- With the successful suppression of the AIDS virus (HIV) through medication, the focus turns toward its eradication. Researchers have developed a new compound that is key to the destruction of HIV. When the compound is introduced into infected cells, viral budding is suppressed thereby confining it within the host cells. The cell then dies naturally through apoptosis. This treatment is hoped to lead to the complete recovery from AIDS in the near future.
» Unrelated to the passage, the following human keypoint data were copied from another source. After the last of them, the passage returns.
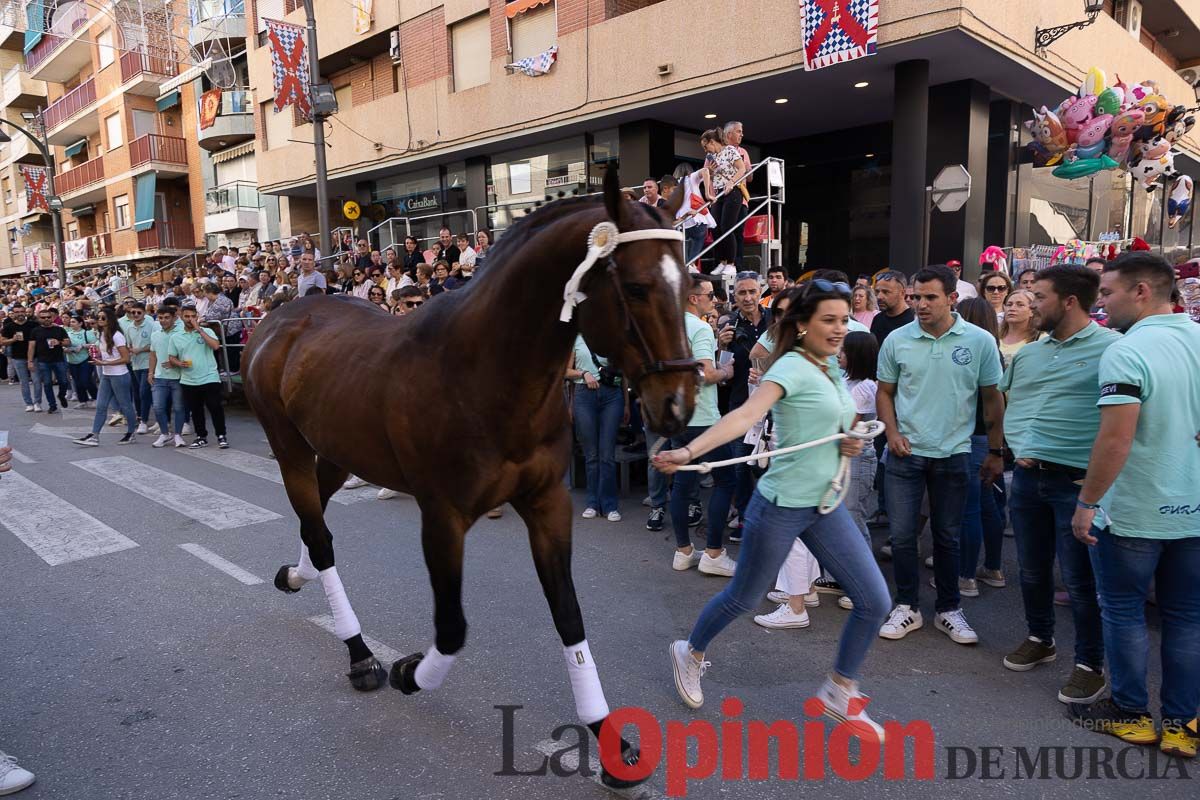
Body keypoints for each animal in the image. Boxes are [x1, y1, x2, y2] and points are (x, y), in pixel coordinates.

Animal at [241, 170, 696, 786]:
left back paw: (297, 575)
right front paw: (410, 673)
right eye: (639, 287)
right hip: (287, 444)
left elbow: (569, 613)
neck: (485, 373)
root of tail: (283, 314)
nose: (677, 404)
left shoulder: (547, 502)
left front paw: (608, 737)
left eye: (689, 282)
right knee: (319, 533)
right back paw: (360, 653)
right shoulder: (443, 515)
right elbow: (452, 628)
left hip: (338, 450)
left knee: (318, 530)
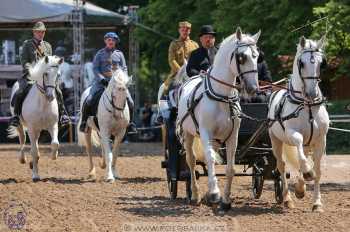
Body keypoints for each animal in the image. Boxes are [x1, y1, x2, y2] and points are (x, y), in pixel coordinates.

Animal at [178, 27, 260, 210]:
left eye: (257, 55)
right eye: (241, 57)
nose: (253, 88)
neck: (222, 97)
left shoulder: (232, 136)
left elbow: (230, 168)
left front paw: (226, 200)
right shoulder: (205, 133)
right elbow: (208, 159)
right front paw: (215, 193)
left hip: (216, 139)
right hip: (188, 134)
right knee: (191, 161)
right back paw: (195, 195)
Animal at [268, 35, 328, 211]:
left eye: (322, 63)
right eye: (302, 63)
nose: (312, 93)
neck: (307, 106)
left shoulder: (321, 140)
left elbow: (318, 170)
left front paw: (317, 203)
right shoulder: (293, 134)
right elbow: (301, 158)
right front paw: (308, 174)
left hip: (309, 144)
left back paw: (301, 188)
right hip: (275, 140)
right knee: (281, 166)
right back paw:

With the successful suppression of the AIDS virus (HIV) through medication, the focus turns toward its eradication. Researchers from Kumamoto University in Japan have developed a new compound that is key to the destruction of HIV. When the compound is introduced into infected cells, viral budding (release) is suppressed thereby confining it within the host cells. The cells then die naturally through apoptosis (cell death). It is hoped that this treatment will lead to the complete recovery from AIDS in the near future.
In recent years, multi-drug therapy has made it possible to suppress HIV multiplication in the body when taken properly. This method, however, cannot remove the virus particles of the latent HIV reservoir — non-replicating virus particles that remain dormant in the cells of the body. As soon as drug administration is stopped, the viral load will again increase in the body. Removal of the viral reservoir is currently the top goal in AIDS research.
The “kick and kill” approach, which was developed several years ago, is a strategy for killing reservoir cells. This technique uses a drug that targets the reservoir cells and activates the virus which then allows the immune system to find these cell using the activated virus as a landmark. Although this approach was clinically tested, there is still the problem of not being able to efficiently deactivate the virus after successful activation.
Researchers at Kumamoto University developed a new approach that they call “Lock-in and apoptosis.” First, they synthesized the compound L-HIPPO, which binds strongly to the HIV protein Pr55Gag and suppresses viral budding. When L-HIPPO was added to virus-infected cells via a carrier called α-CDE, the virus became confined within the cell and the cell would die through natural apoptosis.
“Unfortunately, this approach is not immediately available for people infected with HIV,” said Associate Professor Mikako Fujita of Kumamoto University, one of the leaders of the study. “First, we have to improve upon the drugs that activate the virus and combine them with L-HIPPO to efficiently target the viral reservoir. This would be a big step towards a complete recovery from HIV. We believe that our research will help to completely eradicate AIDS.”